Wacksman acknowledged the threat but argued that real estate's complexity creates defensibility. "When they get into the category of actually transacting, they're going to want to use our software workflows, data and people to transact," he said. The company sees AI assistants as potentially just a new top-of-funnel source, with the real value in the transaction infrastructure Zillow is building.
That infrastructure focus explains Zillow's tolerance for commodity listing data. Unlike other marketplaces that lock in unique content, Zillow accepts that any innovation will quickly be copied across competitors. "Any innovation today is going to become commoditized in table stakes," Wacksman said. "We're going to bend towards open and platform support because we still need to get all this tech, whether it's Zillow's or not, to be across more of the content."
The company maintains 80% of its traffic comes free and direct, rather than through paid acquisition or search. But that metric could shift if AI assistants become primary interfaces for casual real estate browsing.
Zillow also faces the content moderation challenge plaguing every platform in the AI age: listing slop. Over-HDR'd photos and AI-generated staging that bears little resemblance to reality are proliferating across the platform. Wacksman argued that MLS rules requiring licensed professionals to verify listings provide some protection, and that market incentives discourage outright fraud since buyers eventually tour properties in person.

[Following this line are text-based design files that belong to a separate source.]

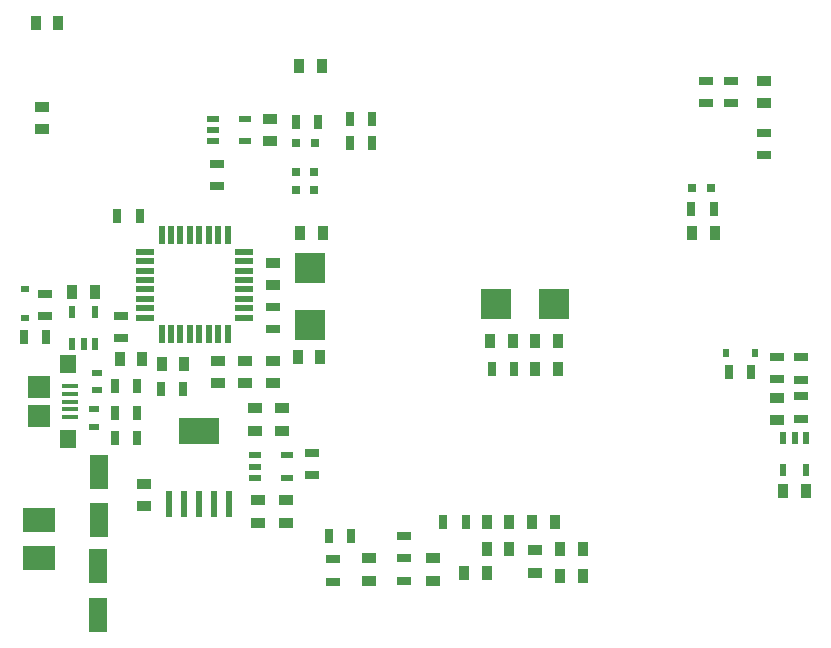
<source format=gtp>
G04*
G04 #@! TF.GenerationSoftware,Altium Limited,Altium Designer,20.0.13 (296)*
G04*
G04 Layer_Color=8421504*
%FSLAX44Y44*%
%MOMM*%
G71*
G01*
G75*
%ADD17R,1.3000X0.9000*%
%ADD18R,0.9000X1.3000*%
%ADD19R,3.5000X2.2000*%
%ADD20R,0.6000X2.2000*%
%ADD21R,2.5000X2.6000*%
%ADD22R,2.6000X2.5000*%
%ADD23R,0.5588X0.6858*%
%ADD24R,0.6858X0.5588*%
%ADD25R,1.6000X3.0000*%
%ADD26R,1.0000X0.5500*%
%ADD27R,0.5500X1.0000*%
%ADD28R,2.7000X2.0000*%
%ADD29R,0.8000X0.8000*%
%ADD30R,1.3500X0.4000*%
%ADD31R,1.4000X1.6000*%
%ADD32R,1.9000X1.9000*%
%ADD33R,0.5500X1.5000*%
%ADD34R,1.5000X0.5500*%
%ADD35R,1.3000X0.7000*%
%ADD36R,0.7000X1.3000*%
%ADD37R,0.9000X0.6000*%
D17*
X205000Y195500D02*
D03*
Y176500D02*
D03*
X442000Y75000D02*
D03*
Y56000D02*
D03*
X197000Y235500D02*
D03*
Y216500D02*
D03*
X111000Y112500D02*
D03*
Y131500D02*
D03*
X208000Y98500D02*
D03*
Y117500D02*
D03*
X220000Y235500D02*
D03*
Y216500D02*
D03*
Y318500D02*
D03*
Y299500D02*
D03*
X174000Y216500D02*
D03*
Y235500D02*
D03*
X25000Y450500D02*
D03*
Y431500D02*
D03*
X636250Y453750D02*
D03*
Y472750D02*
D03*
X301750Y68500D02*
D03*
Y49500D02*
D03*
X356000Y68500D02*
D03*
Y49500D02*
D03*
X218000Y421500D02*
D03*
Y440500D02*
D03*
X228000Y195500D02*
D03*
Y176500D02*
D03*
X647000Y185500D02*
D03*
Y204500D02*
D03*
X231000Y117500D02*
D03*
Y98500D02*
D03*
D18*
X482500Y53000D02*
D03*
X463500D02*
D03*
X482500Y76000D02*
D03*
X463500D02*
D03*
X242500Y485000D02*
D03*
X261500D02*
D03*
X420500Y76000D02*
D03*
X401500D02*
D03*
X575500Y344000D02*
D03*
X594500D02*
D03*
X145250Y233000D02*
D03*
X126250D02*
D03*
X262500Y344000D02*
D03*
X243500D02*
D03*
X260500Y239000D02*
D03*
X241500D02*
D03*
X401500Y56000D02*
D03*
X382500D02*
D03*
X38500Y522000D02*
D03*
X19500D02*
D03*
X442500Y229000D02*
D03*
X461500D02*
D03*
X401500Y99000D02*
D03*
X420500D02*
D03*
X459000D02*
D03*
X440000D02*
D03*
X461500Y252000D02*
D03*
X442500D02*
D03*
X404500D02*
D03*
X423500D02*
D03*
X671500Y125750D02*
D03*
X652500D02*
D03*
X69500Y294000D02*
D03*
X50500D02*
D03*
X109500Y237000D02*
D03*
X90500D02*
D03*
D19*
X158000Y176000D02*
D03*
D20*
X183400Y114000D02*
D03*
X170700D02*
D03*
X158000D02*
D03*
X145300D02*
D03*
X132600D02*
D03*
D21*
X458500Y284000D02*
D03*
X409500D02*
D03*
D22*
X252000Y314500D02*
D03*
Y265500D02*
D03*
D23*
X603808Y242000D02*
D03*
X628192D02*
D03*
D24*
X10000Y296192D02*
D03*
Y271808D02*
D03*
D25*
X73000Y141500D02*
D03*
Y100500D02*
D03*
X72000Y61500D02*
D03*
Y20500D02*
D03*
D26*
X196500Y421500D02*
D03*
Y440500D02*
D03*
X169500Y421500D02*
D03*
Y431000D02*
D03*
Y440500D02*
D03*
X232500Y136500D02*
D03*
Y155500D02*
D03*
X205500Y136500D02*
D03*
Y146000D02*
D03*
Y155500D02*
D03*
D27*
X69500Y276500D02*
D03*
X50500D02*
D03*
X69500Y249500D02*
D03*
X60000D02*
D03*
X50500D02*
D03*
X652500Y143000D02*
D03*
X671500D02*
D03*
X652500Y170000D02*
D03*
X662000D02*
D03*
X671500D02*
D03*
D28*
X22000Y101000D02*
D03*
Y69000D02*
D03*
D29*
X591000Y382000D02*
D03*
X575000D02*
D03*
X256000Y420000D02*
D03*
X240000D02*
D03*
X255500Y395750D02*
D03*
X239500D02*
D03*
X255500Y380250D02*
D03*
X239500D02*
D03*
D30*
X48745Y188000D02*
D03*
Y194500D02*
D03*
Y201000D02*
D03*
Y207500D02*
D03*
Y214000D02*
D03*
D31*
X46495Y233000D02*
D03*
Y169000D02*
D03*
D32*
X21995Y189000D02*
D03*
Y213000D02*
D03*
D33*
X182000Y258000D02*
D03*
X174000D02*
D03*
X166000D02*
D03*
X158000D02*
D03*
X150000D02*
D03*
X142000D02*
D03*
X134000D02*
D03*
X126000D02*
D03*
Y342000D02*
D03*
X134000D02*
D03*
X142000D02*
D03*
X150000D02*
D03*
X158000D02*
D03*
X166000D02*
D03*
X174000D02*
D03*
X182000D02*
D03*
D34*
X112000Y272000D02*
D03*
Y280000D02*
D03*
Y288000D02*
D03*
Y296000D02*
D03*
Y304000D02*
D03*
Y312000D02*
D03*
Y320000D02*
D03*
Y328000D02*
D03*
X196000D02*
D03*
Y320000D02*
D03*
Y312000D02*
D03*
Y304000D02*
D03*
Y296000D02*
D03*
Y288000D02*
D03*
Y280000D02*
D03*
Y272000D02*
D03*
D35*
X173000Y383500D02*
D03*
Y402500D02*
D03*
X92000Y254500D02*
D03*
Y273500D02*
D03*
X220000Y262500D02*
D03*
Y281500D02*
D03*
X608500Y472500D02*
D03*
Y453500D02*
D03*
X586750D02*
D03*
Y472500D02*
D03*
X636000Y428500D02*
D03*
Y409500D02*
D03*
X667250Y205500D02*
D03*
Y186500D02*
D03*
X27000Y273500D02*
D03*
Y292500D02*
D03*
X667500Y219500D02*
D03*
Y238500D02*
D03*
X271000Y67500D02*
D03*
Y48500D02*
D03*
X253000Y157500D02*
D03*
Y138500D02*
D03*
X647000Y219750D02*
D03*
Y238750D02*
D03*
X331000Y68500D02*
D03*
Y87500D02*
D03*
Y68500D02*
D03*
Y49500D02*
D03*
D36*
X304500Y440000D02*
D03*
X285500D02*
D03*
Y420000D02*
D03*
X304500D02*
D03*
X107500Y358000D02*
D03*
X88500D02*
D03*
X105500Y214000D02*
D03*
X86500D02*
D03*
Y191000D02*
D03*
X105500D02*
D03*
Y170000D02*
D03*
X86500D02*
D03*
X383500Y99000D02*
D03*
X364500D02*
D03*
X625500Y226000D02*
D03*
X606500D02*
D03*
X258750Y438000D02*
D03*
X239750D02*
D03*
X424500Y229000D02*
D03*
X405500D02*
D03*
X574500Y364000D02*
D03*
X593500D02*
D03*
X9500Y256000D02*
D03*
X28500D02*
D03*
X286500Y87000D02*
D03*
X267500D02*
D03*
X144500Y212000D02*
D03*
X125500D02*
D03*
D37*
X71750Y225500D02*
D03*
Y210500D02*
D03*
X69000Y179500D02*
D03*
Y194500D02*
D03*
M02*

</source>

The company is trying to flip the script by using AI to generate more realistic rather than less realistic representations. Its Showcase tool creates full 3D flyovers from drone photography, revealing aspects of properties that agents might prefer to hide but that buyers want to see. "We can show that when you generate a more realistic version of things, it actually provides more demand," Wacksman claimed, though adoption remains at just 3-5% of listings.
As Zillow rang the opening bell at the stock exchange to mark its 20th anniversary, Wacksman's vision was clear: transform the company from entertainment app to essential transaction infrastructure. "We want to get to a place where you can open the app - you're messaging with your agent inside of the app, you're getting pre-approved in the app, you're closing the app, you're signing in the app," he said.

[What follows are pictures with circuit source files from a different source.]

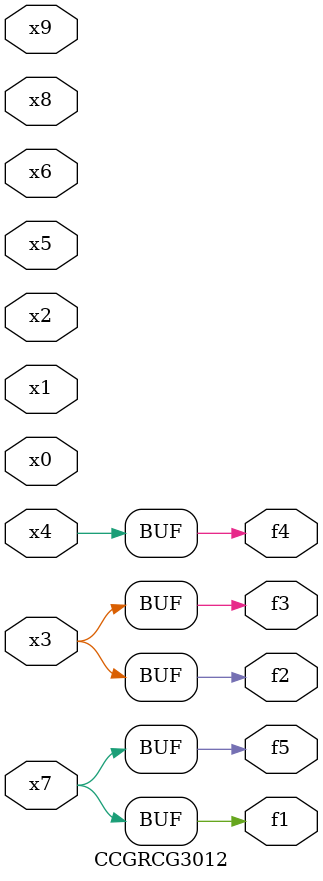
<source format=v>
module CCGRCG3012(
	input x0, x1, x2, x3, x4, x5, x6, x7, x8, x9,
	output f1, f2, f3, f4, f5
);
	assign f1 = x7;
	assign f2 = x3;
	assign f3 = x3;
	assign f4 = x4;
	assign f5 = x7;
endmodule

</source>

Whether real estate agents, who jealously guard local relationships and expertise, will cede that much control to a national platform remains the billion-dollar question. Zillow's bet is that freeing agents from busywork will let them focus on the high-touch negotiation and consultation that humans still do best - at least until the next wave of AI comes for that, too.
Zillow's 20-year evolution from listing aggregator to transaction platform reflects a broader shift in how tech companies capture value - not by controlling content, but by owning the workflow. As AI threatens to disaggregate the top of the funnel where casual browsers discover listings, Wacksman is betting that the messy, regulated, relationship-driven middle of real estate transactions creates a defensible moat. But that strategy requires convincing hundreds of thousands of independent agent-entrepreneurs to adopt Zillow's software stack while navigating database politics that pit the company against powerful brokerages trying to close their ecosystems. In a housing market frozen by affordability challenges and mortgage rate lock-in, Zillow's ability to grow by taking share rather than riding market expansion will test whether platform-level scale can truly transform a business as fundamentally local as real estate.